# M 12 6 speed



## UdnUdnGTO (Jan 30, 2006)

Certainly I am slow, but I just ran into some langauge under the hood I do not understand. I read others talking about M6, uner the hood, I have a M12. So what is the difference, if any?


----------



## Ninjured (Apr 28, 2006)

not to confuse you more but we have a tremec t-56 transmission
http://www.tremec.com/English/products/T-56.asp#Car

the model t-56 we have is the m12 (not to be confused with the MM6, MZ6 or M10)
read up...
http://www.cadillacfaq.com/faq/answers/pdf/t56-06.pdf

most put m6 to signify 6-speed manual cause saying I drive a GTO with the m12 can be a little confusing


----------



## bg2m8o (Jul 25, 2006)

M6 is the colloquial term for Manual 6 speed. The M12 you see on the build tag is the RPO (regular production order) code for the trans. All GM factory equipment is coded this way.

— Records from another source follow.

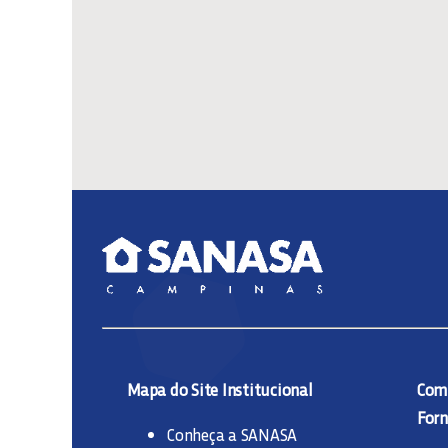
Mapa do Site Institucional
Comp
Forn
Conheça a SANASA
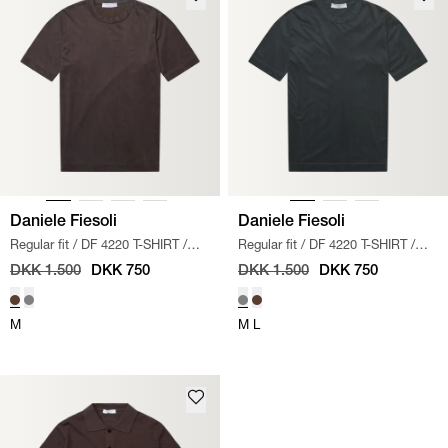
Daniele Fiesoli
Daniele Fiesoli
Regular fit
/
DF 4220 T-SHIRT
/
Regular fit
/
DF 4220 T-SHIRT
/
BRUN
GRÅ
DKK 1.500
DKK 750
DKK 1.500
DKK 750
M
M
L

Some common ones include: Z28, Z51 (Z codes are suspension, as well as some F codes)

Engines are almost always preceeded by L, Hence LS2, LS1, LT1, LT5. etc

Axles are G (G80 is almost universal for a LSD type dif) Other axle codes are present too, usually denoting ratios.

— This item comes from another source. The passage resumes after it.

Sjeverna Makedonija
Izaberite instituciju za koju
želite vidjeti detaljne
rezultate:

Trans codes are M. M12 for the Tremec, The 4 speed autos were almost always MXO, but I think the Goat is different M21, M22's were the rock crusher 4 speeds back in the day.

Looking at the SPI tag in the trunk of the goat bears this out. This tag is often in the glove box of GM cars and is also often confused with the build sheet which it is not. The Goat is indeed coded with LS2, G80, M12 etc.


----------



## UdnUdnGTO (Jan 30, 2006)

arty: Wow, thanks for the explanation.

That works.


----------



## bg2m8o (Jul 25, 2006)

You're Welcome! I tend to have a veritable plethora of useless knowledge on such things. Wish I could find my build sheet! Maybe they don' do 'em in Oz.


----------